DATA EXTRACTS:
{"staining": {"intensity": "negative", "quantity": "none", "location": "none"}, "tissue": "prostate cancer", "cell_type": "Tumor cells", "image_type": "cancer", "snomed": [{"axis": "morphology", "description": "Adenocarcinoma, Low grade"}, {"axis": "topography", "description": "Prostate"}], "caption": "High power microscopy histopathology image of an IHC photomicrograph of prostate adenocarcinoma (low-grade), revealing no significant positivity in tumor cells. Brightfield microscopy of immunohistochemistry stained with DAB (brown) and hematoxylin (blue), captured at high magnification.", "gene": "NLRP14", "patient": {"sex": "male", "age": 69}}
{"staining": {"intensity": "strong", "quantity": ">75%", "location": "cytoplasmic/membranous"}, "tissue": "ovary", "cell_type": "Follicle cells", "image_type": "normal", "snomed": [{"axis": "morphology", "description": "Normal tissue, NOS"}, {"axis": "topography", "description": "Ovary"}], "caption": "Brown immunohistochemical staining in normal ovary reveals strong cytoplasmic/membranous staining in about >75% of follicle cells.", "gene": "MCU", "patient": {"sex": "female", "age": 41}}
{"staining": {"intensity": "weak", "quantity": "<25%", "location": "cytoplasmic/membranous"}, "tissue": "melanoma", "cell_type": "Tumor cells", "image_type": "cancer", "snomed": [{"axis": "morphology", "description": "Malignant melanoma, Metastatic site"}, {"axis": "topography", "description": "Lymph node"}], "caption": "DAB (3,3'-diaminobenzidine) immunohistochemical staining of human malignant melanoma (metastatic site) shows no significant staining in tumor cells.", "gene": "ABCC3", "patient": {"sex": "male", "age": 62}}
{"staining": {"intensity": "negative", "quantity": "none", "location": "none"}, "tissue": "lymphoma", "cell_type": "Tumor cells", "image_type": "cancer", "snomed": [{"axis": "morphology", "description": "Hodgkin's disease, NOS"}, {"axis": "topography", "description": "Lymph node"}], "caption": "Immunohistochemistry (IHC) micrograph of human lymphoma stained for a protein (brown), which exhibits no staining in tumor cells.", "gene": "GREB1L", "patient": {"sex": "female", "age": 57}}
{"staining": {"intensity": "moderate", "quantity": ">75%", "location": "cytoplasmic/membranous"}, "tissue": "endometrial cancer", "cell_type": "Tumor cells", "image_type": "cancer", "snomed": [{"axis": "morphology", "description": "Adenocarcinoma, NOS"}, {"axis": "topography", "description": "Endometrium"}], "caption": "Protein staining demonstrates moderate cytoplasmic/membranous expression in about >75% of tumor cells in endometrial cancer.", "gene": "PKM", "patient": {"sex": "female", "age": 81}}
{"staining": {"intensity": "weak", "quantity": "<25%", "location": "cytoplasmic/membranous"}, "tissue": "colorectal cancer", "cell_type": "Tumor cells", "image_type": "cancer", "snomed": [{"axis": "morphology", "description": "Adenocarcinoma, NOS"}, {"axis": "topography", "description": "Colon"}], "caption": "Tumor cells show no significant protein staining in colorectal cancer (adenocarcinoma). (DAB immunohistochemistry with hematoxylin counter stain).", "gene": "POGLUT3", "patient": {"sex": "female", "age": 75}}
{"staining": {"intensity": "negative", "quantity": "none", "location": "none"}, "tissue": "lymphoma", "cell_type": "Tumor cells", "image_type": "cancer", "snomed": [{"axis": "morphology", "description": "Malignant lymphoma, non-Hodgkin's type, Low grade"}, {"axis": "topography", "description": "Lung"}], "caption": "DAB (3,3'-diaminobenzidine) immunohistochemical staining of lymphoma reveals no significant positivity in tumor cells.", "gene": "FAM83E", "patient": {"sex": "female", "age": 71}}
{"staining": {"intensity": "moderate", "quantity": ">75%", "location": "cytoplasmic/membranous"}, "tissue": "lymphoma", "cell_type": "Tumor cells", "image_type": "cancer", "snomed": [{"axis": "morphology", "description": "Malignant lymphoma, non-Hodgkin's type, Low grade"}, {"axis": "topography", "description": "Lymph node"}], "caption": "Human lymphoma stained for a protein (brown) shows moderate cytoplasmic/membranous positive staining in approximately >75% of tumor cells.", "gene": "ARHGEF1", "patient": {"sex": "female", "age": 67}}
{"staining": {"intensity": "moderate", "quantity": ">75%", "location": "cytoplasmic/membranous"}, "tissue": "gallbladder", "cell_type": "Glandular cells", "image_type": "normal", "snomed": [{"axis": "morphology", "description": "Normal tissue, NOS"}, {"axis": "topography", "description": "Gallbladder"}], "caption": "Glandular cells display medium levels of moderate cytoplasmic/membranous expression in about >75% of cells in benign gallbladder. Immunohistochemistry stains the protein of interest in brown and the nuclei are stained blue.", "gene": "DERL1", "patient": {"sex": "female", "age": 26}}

ABOUT THIS TASK:
Only one span is wanted. It runs from the first line of the listing through the line with "immunohistochemical staining in", and each line must match exactly.

RESULT OF THIS TASK:
{"staining": {"intensity": "negative", "quantity": "none", "location": "none"}, "tissue": "prostate cancer", "cell_type": "Tumor cells", "image_type": "cancer", "snomed": [{"axis": "morphology", "description": "Adenocarcinoma, Low grade"}, {"axis": "topography", "description": "Prostate"}], "caption": "High power microscopy histopathology image of an IHC photomicrograph of prostate adenocarcinoma (low-grade), revealing no significant positivity in tumor cells. Brightfield microscopy of immunohistochemistry stained with DAB (brown) and hematoxylin (blue), captured at high magnification.", "gene": "NLRP14", "patient": {"sex": "male", "age": 69}}
{"staining": {"intensity": "strong", "quantity": ">75%", "location": "cytoplasmic/membranous"}, "tissue": "ovary", "cell_type": "Follicle cells", "image_type": "normal", "snomed": [{"axis": "morphology", "description": "Normal tissue, NOS"}, {"axis": "topography", "description": "Ovary"}], "caption": "Brown immunohistochemical staining in normal ovary reveals strong cytoplasmic/membranous staining in about >75% of follicle cells.", "gene": "MCU", "patient": {"sex": "female", "age": 41}}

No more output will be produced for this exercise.